Once Spring had finally set in, we cobbl'd us up some of them big ol' thirty-foot hollow-log war canoes and headed down the Clearwater, the Snake, and the Columbia, and finally found the Pacific Ocean, just right about where it should have been.
But what I'm gettin' at is this: we took a lotta side-trips and detours (I mean, "Discovery" was our last name, eh?) and on ONE of THOSE trips, (I remember it was just like yesterday -- 'course, I cain't remember just what exactly it was I had for breakfast yesterday) I was paddling bow, Meriwhether Lewis was in the back seat steering, and ol' Bill Clark was kinda hunkered down in the middle, hangin' on fer dear life.
Well. As the bow paddler, I was the first one over the Falls, so it seems perfectly clear to me that ***I*** made the first descent of... what was the name again, of that little rapid?
-Ol' older-than-he-looks Darth
I'll have you know that one of my ancestors - "Oarman" went over that drop with Leif Ericson back in the middle ages. Naturally, they did it canoe made Viking style out of heavy oak with broken oars as paddles.
They did, however, have the same motivation as Barnett, as there were 2 beautiful fire haired wenches, and a native American Princess offering their gratitude to the successful runners of the drop.
Sorry guys, my great-great-great-great-great-great-great-great-great- great-great-great-great-great-great-great-Grandaddy beat y'all!
Ah, ya bunch of green whippersnappers with yer newfangled birchees and hollow logs and oaken longship-canoes.
Me and my pal Ugh crossed over the Bering Sea during the year of the "big ice", chasing a herd of mastodon. Chased them shaggy bastards all the way to what yer calling Husum Falls before Ugh managed to bring one down with his pointy stick. Personally, I'd always thought them pointy sticks was just a passing fad, and stuck with my trusty rock, which never needed sharpening.
Anyway, Ugh drops this 'don right up near the lip of the falls, and while we're skinning it out and tussling over who gets the liver, Ugh gets this strange look in his eye. I thought maybe he'd eaten some of those funny mushrooms again, but he commences building a frame outa saplings, tying it all together with mastodon sinew.
I'm just kicked back on my haunches, scratchin' and watching. You never know just what ole Ugh is up to. I remember when he caught that lightning strike and set it in a pile of wood shavings. Pretty yellow dancing magic. I don't think he really knew it could jump into his beard like that.

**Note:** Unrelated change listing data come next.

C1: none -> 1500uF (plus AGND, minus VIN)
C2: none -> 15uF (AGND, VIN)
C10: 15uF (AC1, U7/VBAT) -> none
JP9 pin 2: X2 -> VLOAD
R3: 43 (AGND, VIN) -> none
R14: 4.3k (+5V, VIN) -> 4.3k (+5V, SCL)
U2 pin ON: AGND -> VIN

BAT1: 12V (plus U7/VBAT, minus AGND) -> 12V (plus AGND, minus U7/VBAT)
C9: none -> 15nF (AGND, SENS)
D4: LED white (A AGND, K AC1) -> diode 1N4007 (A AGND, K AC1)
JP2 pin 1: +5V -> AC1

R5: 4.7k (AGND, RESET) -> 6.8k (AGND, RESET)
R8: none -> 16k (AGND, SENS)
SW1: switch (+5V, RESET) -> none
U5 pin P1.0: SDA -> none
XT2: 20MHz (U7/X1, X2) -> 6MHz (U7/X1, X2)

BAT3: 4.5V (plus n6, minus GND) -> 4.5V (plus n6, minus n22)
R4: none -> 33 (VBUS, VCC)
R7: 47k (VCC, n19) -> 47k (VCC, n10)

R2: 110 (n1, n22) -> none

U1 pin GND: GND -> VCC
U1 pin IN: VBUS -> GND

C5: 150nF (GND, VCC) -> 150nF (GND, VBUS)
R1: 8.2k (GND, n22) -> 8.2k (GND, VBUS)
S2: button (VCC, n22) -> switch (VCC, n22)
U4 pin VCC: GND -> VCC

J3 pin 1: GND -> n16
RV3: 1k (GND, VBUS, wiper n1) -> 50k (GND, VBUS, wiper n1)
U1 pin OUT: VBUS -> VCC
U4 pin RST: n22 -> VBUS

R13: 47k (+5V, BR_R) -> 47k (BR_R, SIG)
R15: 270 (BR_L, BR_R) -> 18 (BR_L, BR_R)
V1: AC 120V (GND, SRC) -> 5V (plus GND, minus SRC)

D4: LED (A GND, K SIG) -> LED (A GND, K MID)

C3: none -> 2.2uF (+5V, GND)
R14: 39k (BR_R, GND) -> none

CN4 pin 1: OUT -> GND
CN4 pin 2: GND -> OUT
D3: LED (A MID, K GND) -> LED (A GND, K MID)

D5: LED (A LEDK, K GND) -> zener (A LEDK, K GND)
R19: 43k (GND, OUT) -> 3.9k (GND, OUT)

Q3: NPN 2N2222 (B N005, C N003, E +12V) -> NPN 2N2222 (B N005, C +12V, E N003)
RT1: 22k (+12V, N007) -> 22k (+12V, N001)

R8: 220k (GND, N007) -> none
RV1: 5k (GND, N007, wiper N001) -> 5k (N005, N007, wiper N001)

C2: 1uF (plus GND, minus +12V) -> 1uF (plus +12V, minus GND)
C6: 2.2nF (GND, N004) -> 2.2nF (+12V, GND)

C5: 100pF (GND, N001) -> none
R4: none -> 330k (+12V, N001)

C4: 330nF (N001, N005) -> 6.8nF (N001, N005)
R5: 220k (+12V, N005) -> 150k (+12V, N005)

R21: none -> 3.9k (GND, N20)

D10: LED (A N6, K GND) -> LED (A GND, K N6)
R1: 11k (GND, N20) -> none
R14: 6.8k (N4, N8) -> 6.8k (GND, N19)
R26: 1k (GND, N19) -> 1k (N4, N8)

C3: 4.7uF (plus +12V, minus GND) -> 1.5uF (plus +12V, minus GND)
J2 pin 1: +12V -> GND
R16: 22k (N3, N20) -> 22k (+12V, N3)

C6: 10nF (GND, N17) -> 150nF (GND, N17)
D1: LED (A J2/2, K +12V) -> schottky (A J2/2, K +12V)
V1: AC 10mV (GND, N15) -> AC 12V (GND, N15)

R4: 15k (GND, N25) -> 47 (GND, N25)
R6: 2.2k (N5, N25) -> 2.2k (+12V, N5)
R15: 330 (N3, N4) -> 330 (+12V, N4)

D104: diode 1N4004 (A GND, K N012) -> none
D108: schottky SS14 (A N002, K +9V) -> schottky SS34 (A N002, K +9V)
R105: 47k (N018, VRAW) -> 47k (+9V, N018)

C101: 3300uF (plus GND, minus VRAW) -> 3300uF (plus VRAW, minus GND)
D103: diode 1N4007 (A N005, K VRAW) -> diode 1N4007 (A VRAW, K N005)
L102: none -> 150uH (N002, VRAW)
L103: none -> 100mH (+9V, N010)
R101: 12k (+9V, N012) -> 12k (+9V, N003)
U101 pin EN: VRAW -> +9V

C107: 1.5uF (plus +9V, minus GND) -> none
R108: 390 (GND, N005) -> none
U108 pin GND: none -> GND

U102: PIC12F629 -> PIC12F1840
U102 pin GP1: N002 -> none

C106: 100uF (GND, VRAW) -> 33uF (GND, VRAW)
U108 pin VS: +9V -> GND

Ugh looked better cleanshaven anyway.
Then Ugh commences wrapping that mastodon skin around the frame he made, chanting the mysterious words "Planing hull or displacement hull?...planing hull or displacement hull?". Soon he's got a giant bean pod with a round opening on the top.
Ugh picks up a long piece of wood that is flattened at one end, carries the shaggy bean pod up to the edge of the falls and gets in, kneeling in the middle. He pushes the bean pod around on top of the water with the stick. Now that I see how this is working I find a longer stick that is flattened on both ends and offer this to him. He looks at me disdainfully and twirls his single flattened-end stick over his head. Ugh is kinda quirky like that sometimes.
While Ugh is twirling his stick the bean pod floats down to the edge of the falls and, to my horror, Ugh disappears over the edge. I run to the base of the falls to find see the bean pod floating upside down. Ugh is nowhere in sight. Suddenly the bean pod flips over and I see Ugh, still floating in the pod with a shit eating grin on his face.
When he gets to shore, I'm so impressed that I give him my half of the mastodon, and offer to keep him in victuals and provide skins for more bean pods if he'll keep going over falls like that.
So, you see, not only did Ugh make the first descent of Husum, but he was the first C1 paddler, the first to roll and the first sponsored boater too.